藤紫ふじむらさき、まあよい。こっちの坊主とは顔見知りでな」


「しかし、幻翠げんすい様……」


 藤紫と呼ばれたその人は少し不満げな様子だったが、返事をして一歩下がった。この人も超子なのだろう。整った容姿だがやはり中性的で幻翠ほどではないが、他に優越する何かを感じる。

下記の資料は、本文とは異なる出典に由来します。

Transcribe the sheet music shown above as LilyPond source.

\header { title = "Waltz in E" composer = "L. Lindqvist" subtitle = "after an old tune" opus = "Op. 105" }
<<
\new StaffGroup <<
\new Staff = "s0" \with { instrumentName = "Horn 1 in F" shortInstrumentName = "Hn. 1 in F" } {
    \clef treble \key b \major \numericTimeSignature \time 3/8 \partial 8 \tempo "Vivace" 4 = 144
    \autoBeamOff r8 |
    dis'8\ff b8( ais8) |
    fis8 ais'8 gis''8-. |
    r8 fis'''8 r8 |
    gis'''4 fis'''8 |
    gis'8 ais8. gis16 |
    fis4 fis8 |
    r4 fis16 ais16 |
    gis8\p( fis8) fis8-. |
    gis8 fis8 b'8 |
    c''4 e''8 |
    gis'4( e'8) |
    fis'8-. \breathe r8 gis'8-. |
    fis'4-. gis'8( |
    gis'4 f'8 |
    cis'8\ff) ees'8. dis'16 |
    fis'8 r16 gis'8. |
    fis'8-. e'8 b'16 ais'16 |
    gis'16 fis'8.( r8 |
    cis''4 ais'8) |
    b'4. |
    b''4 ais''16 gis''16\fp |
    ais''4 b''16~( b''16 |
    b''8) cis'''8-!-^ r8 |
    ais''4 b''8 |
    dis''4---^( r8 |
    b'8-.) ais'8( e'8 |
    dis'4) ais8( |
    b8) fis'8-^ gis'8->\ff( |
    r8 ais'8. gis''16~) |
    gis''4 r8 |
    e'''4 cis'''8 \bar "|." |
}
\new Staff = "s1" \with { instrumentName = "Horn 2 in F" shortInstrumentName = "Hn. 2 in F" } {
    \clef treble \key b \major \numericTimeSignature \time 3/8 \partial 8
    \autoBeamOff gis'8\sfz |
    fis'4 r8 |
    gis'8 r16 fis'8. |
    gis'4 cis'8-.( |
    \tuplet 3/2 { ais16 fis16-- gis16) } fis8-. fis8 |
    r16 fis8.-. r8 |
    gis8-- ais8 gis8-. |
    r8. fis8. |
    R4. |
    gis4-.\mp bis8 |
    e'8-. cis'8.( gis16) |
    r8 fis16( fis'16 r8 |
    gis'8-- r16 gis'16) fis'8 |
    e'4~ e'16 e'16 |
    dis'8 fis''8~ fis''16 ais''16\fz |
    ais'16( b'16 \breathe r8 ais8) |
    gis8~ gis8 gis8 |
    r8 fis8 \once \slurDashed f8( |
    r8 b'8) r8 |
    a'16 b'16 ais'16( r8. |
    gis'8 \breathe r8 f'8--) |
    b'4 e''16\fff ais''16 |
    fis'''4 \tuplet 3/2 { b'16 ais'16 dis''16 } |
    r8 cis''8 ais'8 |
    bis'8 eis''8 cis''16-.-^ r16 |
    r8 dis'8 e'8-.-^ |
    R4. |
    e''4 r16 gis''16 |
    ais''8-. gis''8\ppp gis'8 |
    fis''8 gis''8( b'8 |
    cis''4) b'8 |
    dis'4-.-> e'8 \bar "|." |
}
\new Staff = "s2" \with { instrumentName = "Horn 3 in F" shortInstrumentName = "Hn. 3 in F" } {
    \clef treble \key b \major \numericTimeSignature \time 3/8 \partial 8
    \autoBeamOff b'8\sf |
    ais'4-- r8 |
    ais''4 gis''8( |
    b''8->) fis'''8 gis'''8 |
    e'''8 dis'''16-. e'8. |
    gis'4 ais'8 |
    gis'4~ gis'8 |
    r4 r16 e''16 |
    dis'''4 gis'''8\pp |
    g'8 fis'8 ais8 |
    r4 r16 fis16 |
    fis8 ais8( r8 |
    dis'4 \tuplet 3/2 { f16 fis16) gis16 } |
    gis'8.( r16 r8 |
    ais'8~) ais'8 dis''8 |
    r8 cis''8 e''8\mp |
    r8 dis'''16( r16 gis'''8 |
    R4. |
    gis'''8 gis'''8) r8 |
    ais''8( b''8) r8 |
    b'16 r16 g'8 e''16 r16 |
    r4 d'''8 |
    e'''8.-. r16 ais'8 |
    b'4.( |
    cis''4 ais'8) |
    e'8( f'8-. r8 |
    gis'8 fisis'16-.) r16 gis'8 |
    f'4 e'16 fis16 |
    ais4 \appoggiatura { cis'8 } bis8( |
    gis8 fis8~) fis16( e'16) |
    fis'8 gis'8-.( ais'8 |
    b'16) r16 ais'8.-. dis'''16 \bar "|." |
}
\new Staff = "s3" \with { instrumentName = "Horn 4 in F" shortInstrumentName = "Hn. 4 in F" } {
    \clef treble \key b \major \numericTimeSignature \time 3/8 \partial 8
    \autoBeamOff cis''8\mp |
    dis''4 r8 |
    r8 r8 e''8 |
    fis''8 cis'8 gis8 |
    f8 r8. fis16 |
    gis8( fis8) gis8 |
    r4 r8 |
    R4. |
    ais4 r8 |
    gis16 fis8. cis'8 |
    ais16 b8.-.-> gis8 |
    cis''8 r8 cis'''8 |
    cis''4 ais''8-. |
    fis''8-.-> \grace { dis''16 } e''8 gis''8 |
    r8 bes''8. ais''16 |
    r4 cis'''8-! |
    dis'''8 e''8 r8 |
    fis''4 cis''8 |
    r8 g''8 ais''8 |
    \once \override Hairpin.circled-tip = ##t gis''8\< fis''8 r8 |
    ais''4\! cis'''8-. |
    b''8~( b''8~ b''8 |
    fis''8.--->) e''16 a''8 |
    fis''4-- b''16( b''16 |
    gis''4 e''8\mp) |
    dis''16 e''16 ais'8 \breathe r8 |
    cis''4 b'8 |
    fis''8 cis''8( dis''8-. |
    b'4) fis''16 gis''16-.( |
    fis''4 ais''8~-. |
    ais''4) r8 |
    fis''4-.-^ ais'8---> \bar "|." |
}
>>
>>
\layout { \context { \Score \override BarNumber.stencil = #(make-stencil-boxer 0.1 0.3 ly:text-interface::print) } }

「ここ町奉行所なんだよな? じゃあ……あんた、遠山の金さんだったのかよ?」


「遠山? 誰だそれは?」


 実在の人物である遠山景元を本気で知らない様子の幻翠を見て燈夜は考えた。


(お小夜さんは男性の寿命が短くなり始めたのは徳川吉宗の時代と言ってた。


 そこから50年足らずで20歳位までしか生きられなくなったと。


 確か吉宗は1700年の早い時期に将軍になったはずだから1700年後半生まれの男性の寿命は既に……。

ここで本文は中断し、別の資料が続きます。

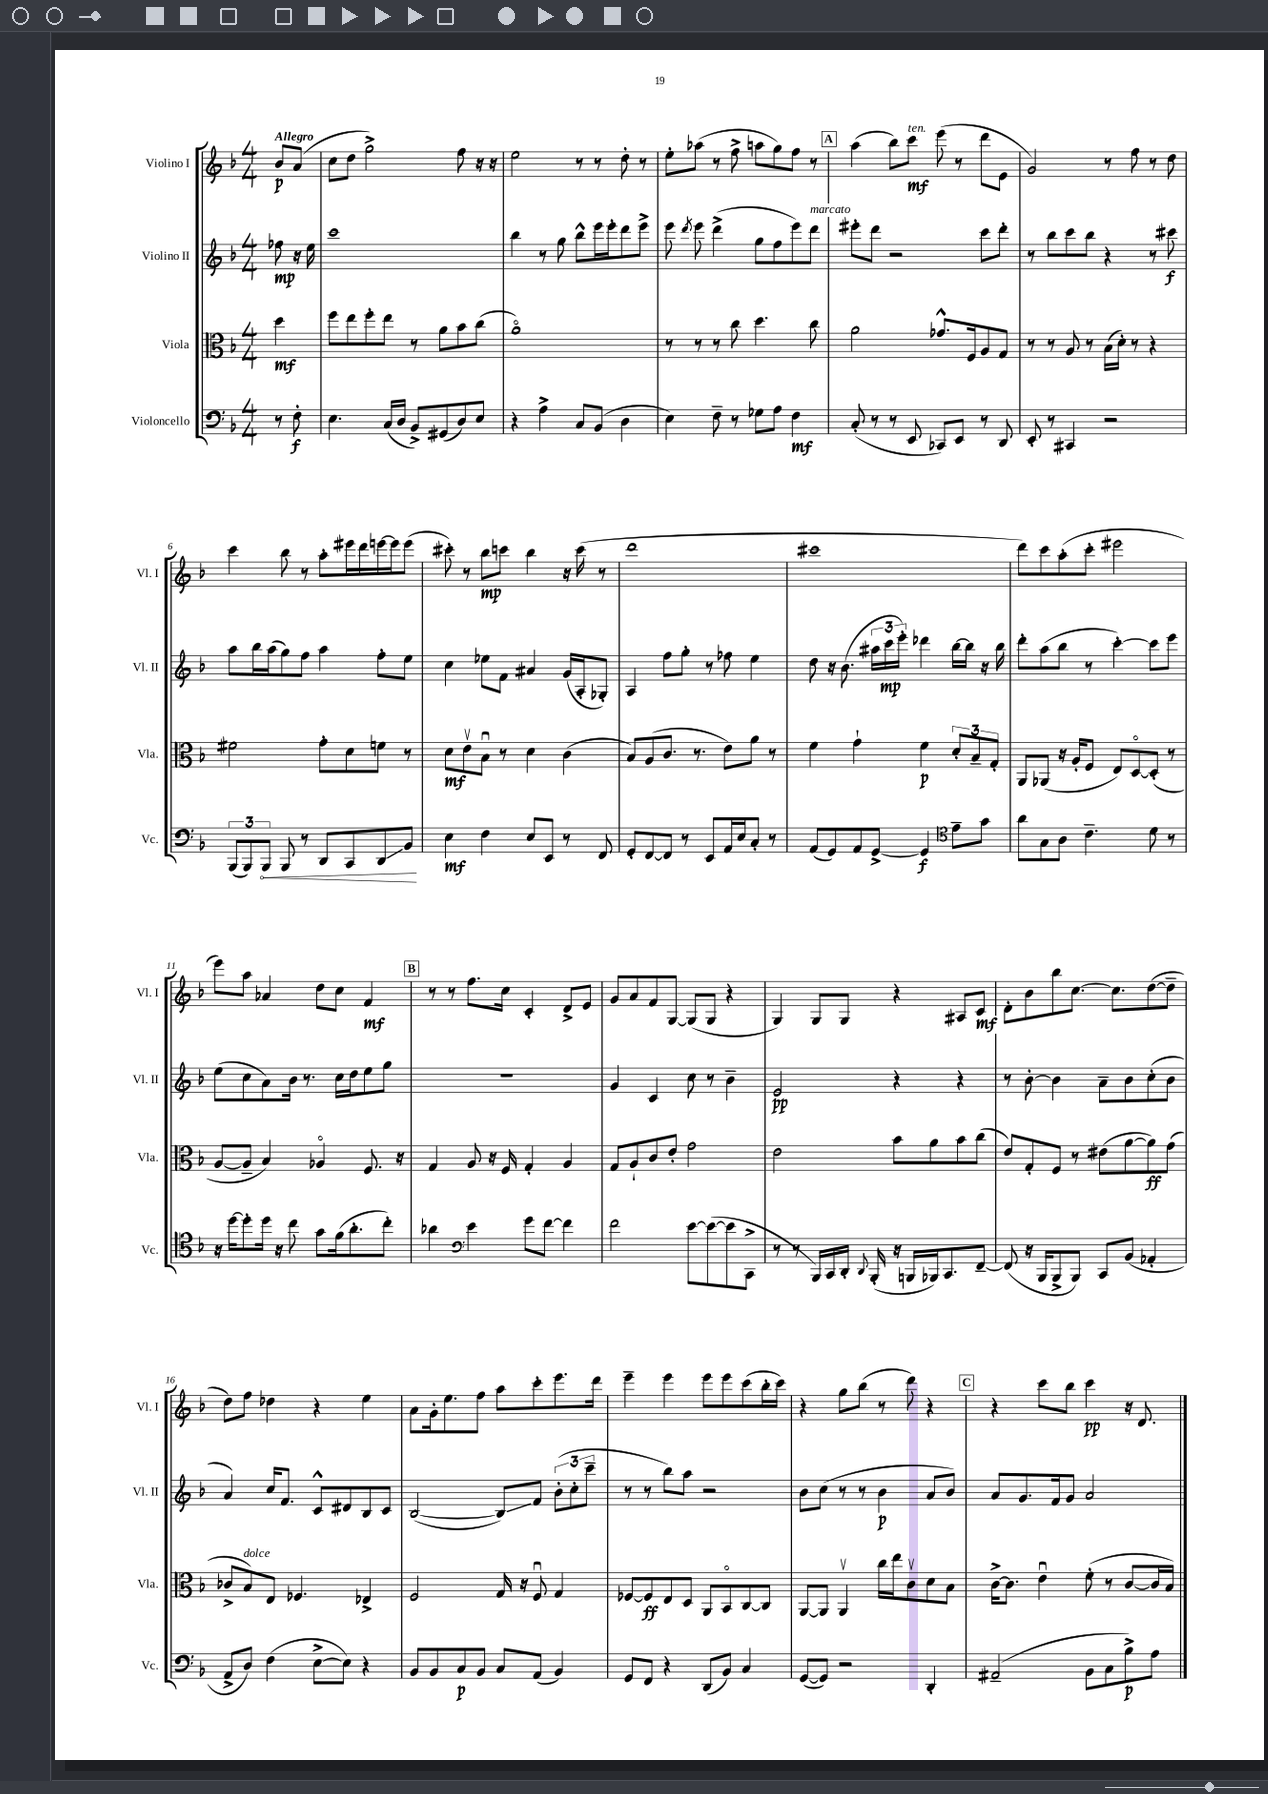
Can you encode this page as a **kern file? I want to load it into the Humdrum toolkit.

**kern	**kern	**kern	**kern
*staff4	*staff3	*staff2	*staff1
*clefF4	*clefC3	*clefG2	*clefG2
*k[b-]	*k[b-]	*k[b-]	*k[b-]
*M4/4	*M4/4	*M4/4	*M4/4
8r	4dd	8ff-	8b-
8F'	.	16r	(8a
.	.	16ee	.
=	=	=	=
4.E	8ff	1ccc	8cc
.	8ee	.	8dd
.	8ff'	.	2gg^)
(16C	8ee	.	.
16D	.	.	.
8BB-^)	8r	.	.
(8GG#	8a	.	.
8D)	8b-	.	8ff
8E	(8cc	.	16r
.	.	.	16r
=	=	=	=
4r	1ao)	4bb-	2ee
4A^	.	8r	.
.	.	8gg	.
8C	.	8bb-^^	8r
(8BB-	.	16eee	8r
.	.	16eee'	.
4D	.	8ddd	8dd'
.	.	8eee^	8r
=	=	=	=
4E)	8r	8eee	8ee'
.	.	8qddd	.
.	8r	8eee	(8aa-
8F~	8r	(4ddd^	8r
8r	8cc	.	8ff^
8G-	4.dd	8gg	8aa
8A	.	8ff	8gg)
4F	.	8eee)	8ff
.	8cc	8ddd	8r
=	=	=	=
(8C'	2a	8eee#'	(4aa
8r	.	8ddd	.
8r	.	2r	8bb-)
8EE	.	.	8ccc
8CC-)	8.g-^^	.	(8eee
8EE	.	.	8r
.	16F	.	.
8r	8A	8ccc	8ddd
8DD	8G	8ddd'	8e
=	=	=	=
8EE'	8r	8r	2g)
8r	8r	8bb-	.
4CC#	8A	8ccc	.
.	8r	8bb-	.
2r	(16B-	4r	8r
.	16d')	.	.
.	8r	.	8ff
.	4r	8r	8r
.	.	8ccc#	8dd
=	=	=	=
(12BBB-	2f#	8aa	4ccc
12BBB-)	.	.	.
.	.	16bb-	.
12BBB-	.	.	.
.	.	(16aa	.
8BBB-	.	8gg)	8bb-
8r	.	8ff	8r
8DD	8g'	4aa	8aa'
8CC	8d	.	16eee#
.	.	.	16ddd
8DD	8f	8ff'	[16eee
.	.	.	16eee]
8BB-	8r	8ee	(8eee
=	=	=	=
4E	8d	4cc	8ccc#')
.	8ev	.	8r
4F	8B-u	8ee-	8bb-
.	8r	8f	8ccc
8E	4d	4a#	4bb-
8EE	.	.	.
8r	(4c	(16g	16r
.	.	16A'	(16ccc
8FF	.	8G-')	8r
=	=	=	=
8GG'	8B-)	4A	1ddd
[8FF	(8A	.	.
8FF]	8.c	8ff	.
8r	.	8gg'	.
.	8.r	.	.
8EE	.	8r	.
16AA	8e)	8ff-	.
16E	.	.	.
8C'	8a	4ee	.
8r	8r	.	.
=	=	=	=
(8AA	4f	8dd	1ccc#
8GG)	.	16r	.
.	.	(8.b-	.
8AA	4g`	.	.
[8GG^	.	24aa#	.
.	.	24ccc	.
.	.	24eee')	.
4GG]	4f	4ddd-	.
*clefC4	*	*	*
8e~	12d'	[16bb-	.
.	.	16bb-]	.
.	12B-~	.	.
8g	.	16r	.
.	12G'	.	.
.	.	16bb-	.
=	=	=	=
8a	8AA	8ddd'	8ddd)
8G	(8AA-	(8aa	8ccc
8A	16r	8bb-	(8aa'
.	16A'	.	.
4.c~	8F	8r	8ccc'
.	8E)	[4ccc')	2eee#
.	[8Do	.	.
8d	(8D']	8ccc]	.
8r	8r	8eee	.
=	=	=	=
16r	[8A	(8ee	8eee)
[16dd	.	.	.
8dd']	8A~]	8cc	8aa
16dd	4B-)	8a)	4a-
16r	.	.	.
8cc	.	16b-	.
.	.	8.r	.
8g	4A-o	.	8dd
(16f	.	16cc	8cc
8.a'	.	16dd	.
.	8.F	8ee	4f
8cc')	.	8gg	.
.	16r	.	.
=	=	=	=
4a-	4G	1r	8r
.	.	.	8r
*clefF4	*	*	*
4e	8A	.	8.ff
.	16r	.	.
.	16F	.	16cc
8g	4G'	.	4c'
[8f	.	.	.
4f]	4A	.	8d^
.	.	.	8e
=	=	=	=
2f	8G	4g	8g
.	8A`	.	8a
.	8c	4c	8f
.	8e'	.	[8G
[8e	2g	8cc	(8G]
(8e_	.	8r	8G
8e]	.	4b-~	4r
8CC^	.	.	.
=	=	=	=
8r	2e	2e	4G)
8r	.	.	.
16BBB-)	.	.	8G
16CC	.	.	.
16DD'	.	.	8G
8qqDD	.	.	.
(16BBB-'	.	.	.
16r	8b-	4r	4r
16BBB	.	.	.
16BBB-)	8a	.	.
8.CC	.	.	.
.	8b-	4r	8A#
[8FF~	(8cc	.	8c
=	=	=	=
(8FF]	8e)	8r	8d'
16r	8G'	[8b-'	8b-
16BBB-	.	.	.
8BBB-^	8F	4b-]	8bb-
8BBB-)	8r	.	[8.cc
8CC	(8e#	8a~	.
.	.	.	8.cc]
(8BB-	[8a	8b-	.
4AA-'	8a])	(8cc'	([8dd
.	(8g	8b-	8dd~]
=	=	=	=
8AA^	8c-^	4a)	8dd)
8D)	8B-)	.	8ff
(4F	8E	16cc	4dd-
.	.	8.f	.
.	4.F-	.	.
[8E^	.	8c^^	4r
8E])	.	8d#	.
4r	4E-^	8B-	4ee
.	.	8c	.
=	=	=	=
8BB-	2F	([2B-	8a
8BB-	.	.	16g'
.	.	.	8.ee
8C	.	.	.
8BB-	.	.	8ff
8C	16G	8B-])	8aa
.	16r	.	.
(8AA	8Fu	8f	8ccc'
4BB-)	4G	(12b-'	8.eee
.	.	12cc'	.
.	.	12ccc~	.
.	.	.	16ddd
=	=	=	=
8GG	[8F-	8r	4eee~
8FF	8F-]	8r	.
4r	8E	8bb-)	4eee
.	8D	8aa	.
(8DD	8AA	2r	8eee
8BB-)	8BB-o	.	8eee
4C	[8C	.	(8ccc
.	8C]	.	16bb-'
.	.	.	16ccc)
=	=	=	=
([8GG	[8AA	8b-	4r
8GG])	8AA]	(8cc	.
2r	4AAv	8r	8gg
.	.	8r	(8bb-
.	16cc	4b-	8r
.	16ee	.	.
.	8cv	.	8ddd)
4DD'	8d	8a	4r
.	8B-	8b-)	.
=	=	=	=
(2AA#~	[16c^	8a	4r
.	8.c]	.	.
.	.	8.g	.
.	4eu	.	8ccc
.	.	16f	.
.	.	8g	8bb-
8BB-	(8f'	2a	4ccc
8C	8r	.	.
8B-^)	[8c	.	16r
.	.	.	8.d
8A	16c]	.	.
.	16B-)	.	.
==	==	==	==
*-	*-	*-	*-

 遠山の金さんが江戸時代後期に活躍したという史実から、こちらの世界の金さんは世に名を残すことなく亡くなったということなのか)


 考え込んでいると、幻翠が膝を打って話題を変えた。


「さて、本題だ。お前の種を小石川の薬事寮で調べてもらったんだが、こちらの男らとなんら変わったところが見当たらぬそうだ。おかしいと思わんか?」


「種ってなんだよ? 何の話だよ?」


「人間の種といったら、子種に決まっておるだろうが」


 みるみるうちに再び耳まで真っ赤にした駿平が大きな声を出す。


「何、人に断りもなく勝手なことしてくれてんだよ!」


「それにしても、今日は随分と威勢がいいなぁ。寝間ではあんなに初々しくて可愛らしかったのに」


 幻翠はからかうような口調で雛壇から駿平の方へ軽やかに跳んだ。そして顔を近付けた時には先ほどまでの笑みは消え、獲物を射るような目で問う。


「蘭学的見地では変わらぬか……。でもお前らは、この世の者ではないのだろう?」


 射るような目が自分の方を向き、燈夜は背中にゾクゾクと悪寒が走るのを感じた。